Road GID proposed for Lyon County |

Road GID proposed for Lyon County

Karen Woodmansee
Appeal Staff Writer
Amy Lisenbe/Nevada Appeal Matt Taylor of the Lyon County Road Department uses a blade to cut out the washboard on Fort Churchill Road Monday afternoon in Dayton as he begins the process of resurfacing the road.

Lyon County taxpayers may be asked to pay a little more – in the form of taxes to a Road General Improvement District.

Lyon County commissioners last week voted unanimously to direct staff to draft a resolution that would create a GID to pay for roads in all areas of the county except for Fernley and Yerington.

Road Manager Gary Fried said the GID is necessary because the cost of road building has risen much faster than revenues from the gasoline tax.

“The cost of road construction is continuing to rise,” he said. “It has gone up 33 percent in the last year, and our dwindling gas tax dollar has not increased since 1989. We’re getting less done for more dollars.”

Fried said there are many county roads in need of repair, particularly Dayton Valley Road in Dayton, Affonso Road, Cash Drive and Industrial Parkway in Mound House and the Ramsey Weeks Cutoff in Silver Springs.

The commissioners did not set a tax rate.

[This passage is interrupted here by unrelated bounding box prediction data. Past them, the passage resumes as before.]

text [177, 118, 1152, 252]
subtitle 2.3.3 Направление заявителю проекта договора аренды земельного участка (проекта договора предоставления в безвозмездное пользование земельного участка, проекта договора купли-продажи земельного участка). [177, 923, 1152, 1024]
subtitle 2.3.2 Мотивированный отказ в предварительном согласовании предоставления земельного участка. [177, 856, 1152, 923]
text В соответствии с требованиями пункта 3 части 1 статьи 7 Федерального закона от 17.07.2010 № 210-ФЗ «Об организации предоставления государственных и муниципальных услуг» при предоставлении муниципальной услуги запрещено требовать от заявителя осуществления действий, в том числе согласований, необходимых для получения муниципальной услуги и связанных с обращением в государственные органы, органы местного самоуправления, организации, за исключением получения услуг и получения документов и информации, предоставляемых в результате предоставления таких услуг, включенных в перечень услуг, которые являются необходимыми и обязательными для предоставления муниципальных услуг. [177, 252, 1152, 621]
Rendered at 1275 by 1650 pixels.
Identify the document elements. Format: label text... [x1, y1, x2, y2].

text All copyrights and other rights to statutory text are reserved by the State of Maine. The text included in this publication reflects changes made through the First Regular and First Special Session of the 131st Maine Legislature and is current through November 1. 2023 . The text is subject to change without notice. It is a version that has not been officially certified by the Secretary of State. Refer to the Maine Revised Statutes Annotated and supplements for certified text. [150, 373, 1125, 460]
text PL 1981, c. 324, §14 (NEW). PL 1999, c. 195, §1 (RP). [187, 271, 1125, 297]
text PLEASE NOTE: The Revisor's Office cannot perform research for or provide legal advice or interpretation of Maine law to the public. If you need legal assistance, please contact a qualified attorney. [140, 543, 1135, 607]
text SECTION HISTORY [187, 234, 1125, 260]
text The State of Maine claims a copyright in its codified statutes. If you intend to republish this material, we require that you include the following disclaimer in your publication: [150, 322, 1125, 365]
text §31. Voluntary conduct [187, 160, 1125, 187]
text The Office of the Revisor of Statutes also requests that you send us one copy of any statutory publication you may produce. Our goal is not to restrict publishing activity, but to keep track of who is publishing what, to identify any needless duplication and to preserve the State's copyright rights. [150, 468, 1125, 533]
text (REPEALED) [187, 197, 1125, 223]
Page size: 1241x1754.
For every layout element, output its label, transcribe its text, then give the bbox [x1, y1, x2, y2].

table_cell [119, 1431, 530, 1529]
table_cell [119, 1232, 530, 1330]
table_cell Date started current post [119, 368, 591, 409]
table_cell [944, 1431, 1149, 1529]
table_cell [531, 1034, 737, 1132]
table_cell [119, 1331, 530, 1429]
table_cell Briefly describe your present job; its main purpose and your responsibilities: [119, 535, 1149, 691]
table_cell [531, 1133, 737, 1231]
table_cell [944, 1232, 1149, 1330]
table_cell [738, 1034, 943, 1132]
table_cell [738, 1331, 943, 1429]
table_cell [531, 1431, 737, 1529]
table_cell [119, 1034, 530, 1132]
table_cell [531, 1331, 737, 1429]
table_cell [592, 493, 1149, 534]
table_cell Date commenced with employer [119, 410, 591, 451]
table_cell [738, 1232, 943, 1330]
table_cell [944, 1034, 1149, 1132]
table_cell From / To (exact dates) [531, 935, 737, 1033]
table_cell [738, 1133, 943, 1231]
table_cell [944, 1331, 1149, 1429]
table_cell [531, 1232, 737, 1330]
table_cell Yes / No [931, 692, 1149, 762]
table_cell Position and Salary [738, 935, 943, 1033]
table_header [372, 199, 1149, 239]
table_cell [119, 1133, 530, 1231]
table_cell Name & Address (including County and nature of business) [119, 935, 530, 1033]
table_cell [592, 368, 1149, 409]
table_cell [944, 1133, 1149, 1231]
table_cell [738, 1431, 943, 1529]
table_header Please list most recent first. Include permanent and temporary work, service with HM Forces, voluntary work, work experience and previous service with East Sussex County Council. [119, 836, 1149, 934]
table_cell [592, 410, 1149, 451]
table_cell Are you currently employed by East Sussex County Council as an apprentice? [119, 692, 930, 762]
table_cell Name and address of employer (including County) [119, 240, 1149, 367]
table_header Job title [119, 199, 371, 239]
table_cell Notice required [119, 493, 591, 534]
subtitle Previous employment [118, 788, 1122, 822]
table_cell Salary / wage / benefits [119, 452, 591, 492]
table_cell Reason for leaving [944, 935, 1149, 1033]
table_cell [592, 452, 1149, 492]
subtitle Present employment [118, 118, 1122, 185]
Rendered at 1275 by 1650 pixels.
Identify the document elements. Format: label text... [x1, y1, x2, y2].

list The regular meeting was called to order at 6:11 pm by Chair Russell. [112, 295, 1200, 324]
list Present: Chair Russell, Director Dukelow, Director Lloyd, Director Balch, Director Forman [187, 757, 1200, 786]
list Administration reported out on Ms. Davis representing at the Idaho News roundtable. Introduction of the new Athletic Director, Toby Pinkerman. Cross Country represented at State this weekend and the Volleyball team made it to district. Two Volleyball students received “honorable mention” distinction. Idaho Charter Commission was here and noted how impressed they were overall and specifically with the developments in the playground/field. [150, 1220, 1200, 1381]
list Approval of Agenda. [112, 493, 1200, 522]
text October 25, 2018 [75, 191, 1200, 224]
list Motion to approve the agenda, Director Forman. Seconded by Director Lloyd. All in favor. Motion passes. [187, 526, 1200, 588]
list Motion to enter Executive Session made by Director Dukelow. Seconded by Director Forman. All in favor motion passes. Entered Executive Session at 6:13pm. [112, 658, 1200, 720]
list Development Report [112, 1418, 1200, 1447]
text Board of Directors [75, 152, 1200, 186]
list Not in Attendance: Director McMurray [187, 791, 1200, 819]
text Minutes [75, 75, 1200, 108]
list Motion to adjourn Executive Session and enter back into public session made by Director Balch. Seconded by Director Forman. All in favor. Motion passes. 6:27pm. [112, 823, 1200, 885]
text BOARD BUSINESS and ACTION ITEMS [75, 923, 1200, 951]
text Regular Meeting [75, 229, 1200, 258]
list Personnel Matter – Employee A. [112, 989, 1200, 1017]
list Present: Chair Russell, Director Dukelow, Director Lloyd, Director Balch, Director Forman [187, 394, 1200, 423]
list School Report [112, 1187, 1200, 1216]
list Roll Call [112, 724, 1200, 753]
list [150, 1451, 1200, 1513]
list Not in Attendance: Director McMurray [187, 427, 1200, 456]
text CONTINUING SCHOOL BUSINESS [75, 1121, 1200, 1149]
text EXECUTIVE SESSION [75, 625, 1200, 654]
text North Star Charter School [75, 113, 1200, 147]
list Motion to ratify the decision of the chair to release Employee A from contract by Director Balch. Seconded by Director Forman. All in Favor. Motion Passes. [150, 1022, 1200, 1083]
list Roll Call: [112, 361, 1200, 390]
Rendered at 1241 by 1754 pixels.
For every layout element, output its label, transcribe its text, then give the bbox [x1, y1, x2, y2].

Road repair is paid for now out of the gasoline taxes and the county’s general fund.

Counties can form GIDs, according to NRS 318, but the commission must first approve a resolution to that effect.

The commissioners then must unanimously approve the resolution, after which they must see if the two cities, Fernley and Yerington, want to annex the proposed GID areas that are within seven miles of their boundaries.

To continue the GID process, the cities’ officials would have to not only decline to do so, but take action supporting the formation of the GID.

A commissioner then proposes the ordinance, and notices of public hearings are mailed to all residents in the proposed GID boundary.

Two public hearings will take place, and commissioners will vote after the second.

Lyon County comptroller Josh Foli said the tax rate would be 20 cents per $100 of assessed valuation or less, Foli said, with the full 20-cent rate expected to raise $1.75 million. He said there is 22 cents available under the state tax cap.

That amount will not bring all the roads up to the ideal maintenance standard, he said, since road officials estimated that $53 million worth of work is needed.